Thursday, April 08, 2010

Don't be Such an Anxious Beaver

My wife doesn't often present me with unexpected gifts (my latest respiratory virus notwithstanding), so I was delighted when she picked up for me the Modern Library edition of Letters From The Editor, a compilation of communications from the New Yorker's brilliant founding editor, Harold Ross. Sure, she got it at a thrift store for 99 cents, but it's the meager thought that counts. In any case, I find myself dipping into it for awhile most nights to transport myself to Jazz-era New York and a time when a magazine and its editor were regarded with the kind of reverence we now reserve for the likes of Paris Hilton.
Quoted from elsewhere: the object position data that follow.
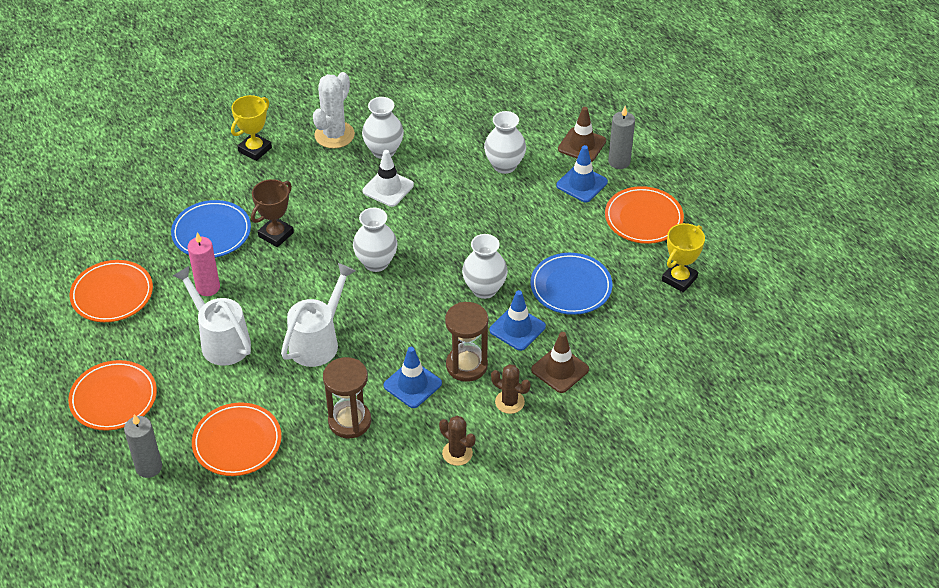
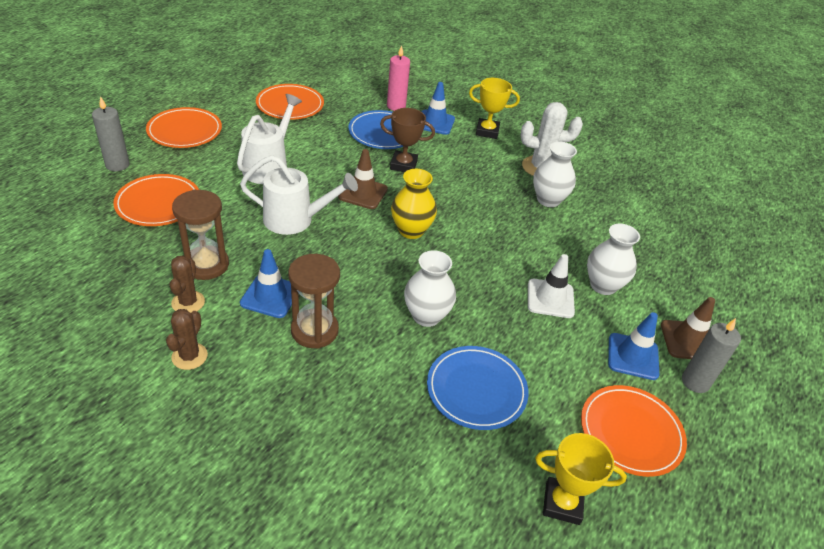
camera: 60 degrees right, 5 degrees down
pink candle [187,232,220,296] -> pink candle moved to [387,45,410,111]
white vase [353,208,398,272] -> yellow vase [391,169,437,239]
white traffic cone [363,150,414,207] -> white traffic cone moved to [528,254,575,318]
blue traffic cone [489,290,546,351] -> blue traffic cone moved to [421,82,455,135]
brown cactus [491,364,531,414] -> brown cactus moved to [170,255,205,313]
brown traffic cone [531,332,589,393] -> brown traffic cone moved to [338,149,388,209]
Within the milky-smooth pages of the volume (thank you, Modern Library, for your attention to tactile detail), in a letter to longtime New Yorker contributer Alexander Woollcott, a brusque and comically distracted Ross tells Woollcott he's going to try to visit soon, signing off with:
I don't know how to get to Vermont, or to the lake after I get there, but will take this matter up later. I am very anxious to see you.                                                                           Sincerely,                                                                           Ross
I know that anxious, over time, has in many quarters become an acceptable synonym for eager, but the fact remains that many usage mavens--Bryson; Bernstein; Garner; Barbara Wallraff; the American Heritage Dictionary; my high school English teacher, Mrs. Thompson--will point out that the word derives from anxiety and is best used when an element of worry or trepidation, and not merely anticipation, is involved. Considering that the above missive comes from the famously punctilious Harold Ross of the famously punctilious New Yorker, I feel justified in taking the legendary editor to task. Luckily for him, he's been dead for sixty years, and has mercifully escaped the sting of my critical lash.